If you haven’t been to SO Restaurant-Bar in a while, it’s time to make a special trip to Hillcrest. Spring marks Executive Chef Casey Copeland’s favorite season and he couldn’t be more excited. “I’m going to start getting a lot more in touch with my farmers, I use some right now, of course. I want to delve in even more, now that it’s springtime,” he says.
Get ready for a taste of everything from pork tenderloin to spinach and ricotta stuffed ravioli. “I just stuck to my style on this,” he says. He worked extra hard to make sure he’s not representing one genre, although everything has a touch of Southern influence.
First up, try Copeland’s favorite dish – the Citrus Grilled Salmon. Grilled to perfection atop white beans and a smoky tomato broth, the dish is packed with flavor. Copeland says, “I started with the sauce first because I wanted a very strong base, I knew it was going to be my flavor component.” And since he smoked and roasted the tomatoes, you’re met with a bold flavor that mixes wonderfully with a perfectly charred, citrus-flavored salmon.
If you happened to be at SO’s New Year’s Eve celebration, you might have tried the Butter Sous Vide Lobster Tail. It’s back to stay, and you’re going to want to try some. Copeland says, “I tried to take simplistic approaches as much as I can, I don’t want to overwork a dish. There’s just so much that goes into it.” The dish comes with creamy risotto and grilled asparagus and speaks for itself as a savory treat.
You’ll also want to keep your eyes on the rotating Chef’s Special on the menu.
Copeland says, “A lot of places will run a high-end $50-60 special. I try not to do that. I try to give you something that would typically cost more money, but I do it at a lower price so you can venture out and try something new.”

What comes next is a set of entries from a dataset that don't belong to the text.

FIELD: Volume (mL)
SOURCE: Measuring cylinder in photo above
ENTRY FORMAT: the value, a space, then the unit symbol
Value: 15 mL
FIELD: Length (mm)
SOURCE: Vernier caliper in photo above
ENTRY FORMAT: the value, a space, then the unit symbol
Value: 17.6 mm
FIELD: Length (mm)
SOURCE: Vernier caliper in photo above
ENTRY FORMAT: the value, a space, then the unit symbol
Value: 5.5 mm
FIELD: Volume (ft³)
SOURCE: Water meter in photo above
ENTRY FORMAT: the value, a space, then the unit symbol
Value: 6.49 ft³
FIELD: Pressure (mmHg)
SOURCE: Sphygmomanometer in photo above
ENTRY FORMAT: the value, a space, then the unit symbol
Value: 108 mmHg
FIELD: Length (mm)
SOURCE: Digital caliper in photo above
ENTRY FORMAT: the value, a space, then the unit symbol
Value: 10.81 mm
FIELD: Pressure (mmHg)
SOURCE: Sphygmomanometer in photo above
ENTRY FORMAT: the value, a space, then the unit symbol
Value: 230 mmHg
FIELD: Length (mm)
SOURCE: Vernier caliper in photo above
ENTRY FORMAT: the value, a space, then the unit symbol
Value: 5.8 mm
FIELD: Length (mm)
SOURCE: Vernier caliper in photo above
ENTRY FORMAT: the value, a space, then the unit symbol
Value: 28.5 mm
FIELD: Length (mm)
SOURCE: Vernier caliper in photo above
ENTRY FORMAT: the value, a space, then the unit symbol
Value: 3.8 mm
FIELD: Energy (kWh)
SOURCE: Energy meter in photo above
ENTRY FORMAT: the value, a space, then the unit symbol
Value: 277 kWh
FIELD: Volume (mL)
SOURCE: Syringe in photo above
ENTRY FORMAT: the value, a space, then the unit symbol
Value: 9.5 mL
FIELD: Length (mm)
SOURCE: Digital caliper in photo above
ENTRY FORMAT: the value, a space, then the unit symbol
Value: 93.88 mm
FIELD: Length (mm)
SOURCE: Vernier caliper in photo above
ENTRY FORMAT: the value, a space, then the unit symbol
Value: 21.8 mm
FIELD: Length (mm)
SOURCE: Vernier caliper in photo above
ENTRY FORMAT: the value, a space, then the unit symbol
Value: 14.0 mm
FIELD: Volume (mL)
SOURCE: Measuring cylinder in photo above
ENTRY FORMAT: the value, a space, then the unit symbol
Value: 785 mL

Keep your eye on the kitchen. Copeland wants the culinary education he’s currently teaching to his young staff to stretch to the table where he can introduce patrons to new terminology and styles. He says, “I will start doing incorporating a little creativeness that people haven’t seen. I did bold flavors and was pretty simple at the beginning, because I just wanted to pack a bunch of flavor in. Now, I’m trying to use more terminology, different types of cooking techniques, ultimately to show people what we can produce.”